InterviewGym

About

How InterviewGym works.

You upload your CV, the job description, your interviewers' LinkedIn profiles, and the company's two latest annual reports. We try to parse documents in your browser first — when that works, the original file never leaves your device. When your browser can't (older iPhones, scanned PDFs, large files), the file is briefly processed on a stateless server route that does not store it. Either way, only the extracted text is kept in your session, in your browser. The text is then forwarded to the K2 Think V2 API to generate your panel, your question bank, and your post-interview report.

We do not store your documents or your answers. There is no database, no logs of request bodies, no file storage. Each backend route processes the request and returns the result; nothing about your session is persisted server-side. Exporting the report as a PDF uses the same pattern — your report text is sent to a stateless rendering route that returns the PDF and discards the request.

We do collect anonymous, aggregate page-view counts via Vercel Analytics — no cookies, no cross-site tracking, no PII, no link to your documents or your interview content. It tells us roughly how many people are using the product. That's the only thing we measure.

Your session — the brief, the questions, the answers, and the final report — lives only in your browser via IndexedDB. Closing the tab and clearing site data wipes everything.

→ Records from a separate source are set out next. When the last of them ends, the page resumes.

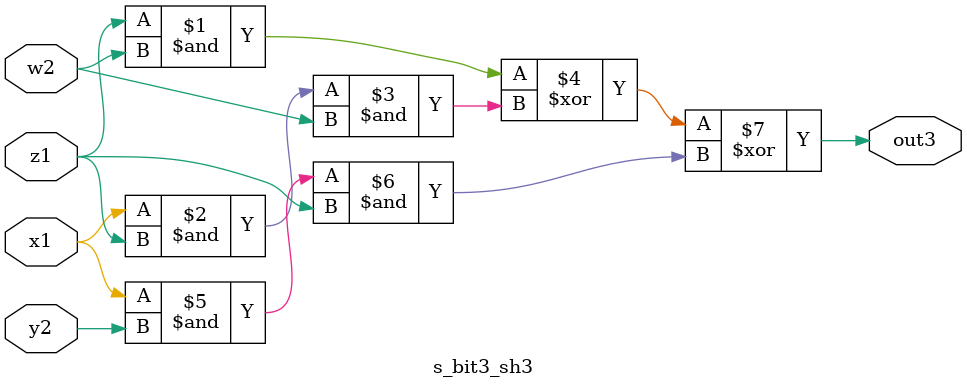
<source format=sv>

module s_bit3_sh3 (
  y2,
  z1,
  w2,
  x1,
  out3
);

    input wire y2;
    input wire z1;
    input wire w2;
    input wire x1;

    output wire out3;

    assign out3 = z1 & w2 ^ x1 & z1 & w2 ^ x1 & y2 & z1 ;

endmodule

</source>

The K2 Think V2 API is operated by a third party (MBZUAI / their hosting provider). What that provider retains in their API logs is governed by their terms; we do not transmit identifiers tying a request to you beyond the document text itself.

Data flow — what crosses each boundary

How the brief is built

The brief is not a single round-trip with an LLM. It is a multi-stage pipeline.

The document parser pulls structured anchors out of your CV — the employer names, the role titles, the certifications, the geographies, the metrics — and passes them to the model as the authoritative list of names it is allowed to use when referring to your career. The model is told plainly: invent a placeholder, fail the entire output. A server-side validator then runs every generated question against those anchors and drops anything that isn't grounded in your actual history.

For Full Session, the company name drives a recent-news search before the brief is generated, so the brief reflects what's been on the company's plate this quarter — moves, deals, segment shifts. Each interviewer is matched to the questions a person with their actual background would naturally ask.

The technical questions are bound to specific claims in your CV. A CFA charterholder gets a portfolio-construction question with named tensions, not "tell me about your CFA." An ISO 45001 lead auditor gets pushed on where the management-system theory broke down in practice. A practitioner who claims a deal volume gets probed on a specific deal's structure.

Five distinct stages — not one model round-trip

How the grading works

Every answer is graded against multiple independent quality dimensions, with anchored 1-to-5 scoring on each. Scores stay independent — nothing is averaged into a single number, because averaging a panel's judgment is exactly the move that produces the bland feedback most interview-prep tools generate.

The grader is told to be tough, not polite. A score of five is rare. Recognisable filler — placeholder text, repetition, gibberish — locks every dimension to one and the report says so plainly. Polished textbook answers that miss the substantive practitioner signals score lower than rough answers that hit them.

When a specific dimension lands weakly, the next interviewer turn is an adaptive follow-up that pushes on that exact thread, in the voice of the same panelist. Topics don't shift while a thin answer is left unchallenged.

The closing question — what you ask the panel back — is graded as first-class signal alongside the answers, with its own dimensions for company-specificity, forward-orientation, and absence of red flags.

Each dimension scored independently — synthesised, not averaged

Why K2 Think V2

K2 Think V2 is a reasoning-native model. Multi-criteria evaluation stays as structured reasoning per dimension rather than being collapsed into a single conversational take.

Chat-style models tend to flatten this — given an answer, they produce one paragraph that averages the dimensions into a polite summary. K2 holds the dimensions distinct, scores each on its own evidence, and the report synthesises from the structured grades rather than rewriting them. The choice of model is deliberate.

What InterviewGym is

A serious, single-session interview-training app. Two modes: Sparring for quick CV-only practice, and Full Session for a panel interview built from your real documents and recent news on the company.

What InterviewGym is not

It is not a chatbot taking your CV and asking "tell me about yourself" five times. It is not a job board, not a resume builder, and it does not connect to LinkedIn, your email, or your calendar. The product is one session at a time and disappears with your tab.

Erase everything from this browser

Wipe your CV, the JD, the panel profiles, the brief, your answers, and the report from this browser tab. There is nothing for us to delete on the server side — there is no server side.